El gran problema de América Latina es la corrupción, que tiene su foco en los ministerios y centros oficiales, y que espanta a los mejores latinoamericanos de hacer política, a la que ven cada día con más asco y repugnancia. Y mientras los mejores desdeñen la política se ocuparán de ella los peores, con las consecuencias más temidas. La más grave de ellas es el hambre de las mayorías y las enfermedades que produce, la falta de trabajo, la pésima educación pública y la excelencia de la privada, que abre cada vez más la diferencia entre los pobres y los ricos. Frente a eso no hay revoluciones que hayan triunfado y que respeten la libertad, que es indispensable para atajar la corrupción en su misma mata, y para respirar tranquilo, sin saberse víctima de la noche a la mañana de los atropellos de la arbitrariedad gubernamental.

## POR HACER:
[1] Según el fragmento sobre la corrupción en América Latina, ¿dónde tiene su foco la corrupción?
[2] Por favor, retoma el fragmento sobre la corrupción en América Latina y continúalo a partir de su última oración.
Las filas son material aparte y no guardan relación con el fragmento.

Datos de correspondencia de puntos clave
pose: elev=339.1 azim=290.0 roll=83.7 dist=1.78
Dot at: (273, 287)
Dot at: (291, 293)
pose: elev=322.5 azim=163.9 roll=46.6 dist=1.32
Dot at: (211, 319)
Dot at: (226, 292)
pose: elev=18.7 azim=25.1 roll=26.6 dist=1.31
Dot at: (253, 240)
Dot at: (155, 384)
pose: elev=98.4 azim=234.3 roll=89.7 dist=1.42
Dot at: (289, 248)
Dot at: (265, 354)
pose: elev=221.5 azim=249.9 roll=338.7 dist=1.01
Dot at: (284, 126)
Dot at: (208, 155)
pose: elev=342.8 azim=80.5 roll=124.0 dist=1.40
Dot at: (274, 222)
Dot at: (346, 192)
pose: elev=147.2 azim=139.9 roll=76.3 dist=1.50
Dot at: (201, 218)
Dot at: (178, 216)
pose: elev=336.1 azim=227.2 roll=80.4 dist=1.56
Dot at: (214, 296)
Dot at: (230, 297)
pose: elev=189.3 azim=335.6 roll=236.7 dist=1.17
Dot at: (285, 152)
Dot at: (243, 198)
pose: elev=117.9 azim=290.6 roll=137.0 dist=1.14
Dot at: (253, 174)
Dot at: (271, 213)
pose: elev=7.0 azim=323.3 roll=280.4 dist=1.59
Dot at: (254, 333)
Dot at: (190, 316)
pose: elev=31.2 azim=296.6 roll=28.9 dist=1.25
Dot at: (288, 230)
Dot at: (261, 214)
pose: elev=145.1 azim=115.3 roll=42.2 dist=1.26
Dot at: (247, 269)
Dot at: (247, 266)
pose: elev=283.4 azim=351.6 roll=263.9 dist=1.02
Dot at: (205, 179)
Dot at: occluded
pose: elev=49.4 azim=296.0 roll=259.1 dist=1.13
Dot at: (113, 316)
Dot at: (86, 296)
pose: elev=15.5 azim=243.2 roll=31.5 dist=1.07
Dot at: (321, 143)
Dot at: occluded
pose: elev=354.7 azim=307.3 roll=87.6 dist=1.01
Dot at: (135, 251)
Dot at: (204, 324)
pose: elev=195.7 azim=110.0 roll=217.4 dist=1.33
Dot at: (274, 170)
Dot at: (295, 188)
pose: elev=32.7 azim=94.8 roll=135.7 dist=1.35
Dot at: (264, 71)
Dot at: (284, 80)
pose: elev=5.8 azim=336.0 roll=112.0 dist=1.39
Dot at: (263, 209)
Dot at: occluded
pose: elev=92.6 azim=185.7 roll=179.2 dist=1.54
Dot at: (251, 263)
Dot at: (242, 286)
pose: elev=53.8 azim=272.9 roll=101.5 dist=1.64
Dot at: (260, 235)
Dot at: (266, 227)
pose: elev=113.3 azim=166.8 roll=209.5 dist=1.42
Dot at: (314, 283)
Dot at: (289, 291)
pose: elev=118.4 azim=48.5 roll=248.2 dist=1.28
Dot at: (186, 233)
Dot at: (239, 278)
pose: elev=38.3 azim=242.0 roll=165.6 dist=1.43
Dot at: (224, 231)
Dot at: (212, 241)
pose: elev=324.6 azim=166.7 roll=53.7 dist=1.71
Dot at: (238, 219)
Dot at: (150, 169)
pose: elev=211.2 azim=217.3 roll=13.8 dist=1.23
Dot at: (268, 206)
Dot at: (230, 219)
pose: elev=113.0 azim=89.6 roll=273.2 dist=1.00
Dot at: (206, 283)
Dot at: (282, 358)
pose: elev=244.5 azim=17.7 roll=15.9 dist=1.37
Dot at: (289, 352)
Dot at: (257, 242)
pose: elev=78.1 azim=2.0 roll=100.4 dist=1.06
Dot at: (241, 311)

## RESULTADOS DEL EJERCICIO:
[1] En los ministerios y centros oficiales.

[2]
Hay quienes se remontan a cinco siglos atrás, en las fuentes del mal que aqueja a América Latina. Por ejemplo, el presidente de México, que ha pedido a España que pague en efectivo los muchos millones que sin duda costaría la conquista de México. La verdad es que la responsabilidad primera del estado de los indígenas de América Latina son los gobiernos que hemos tenido desde la independencia. Todos ellos, sin excepción, han fracasado vergonzosamente en la obligación que tenían de impulsar a los indios de América Latina en su modernización y en su sistema de vida. Ni México, ni Guatemala, ni Colombia, ni el Perú, ni Bolivia, ni Paraguay, han hecho absolutamente nada por los indígenas que son, como decía José María Arguedas, una “clase cercada” por la ingratitud y el desprecio de los “blancos” y “mestizos”, que han seguido explotándolos y marginándolos. De manera que no es España, que nos dejó esa magia del idioma más vigente en el mundo después del inglés, y que es el mejor salvoconducto a la modernidad, sino nosotros mismos, los latinoamericanos, los responsables de la triste condición de los indígenas, en todos los países de América Latina, sin una sola excepción.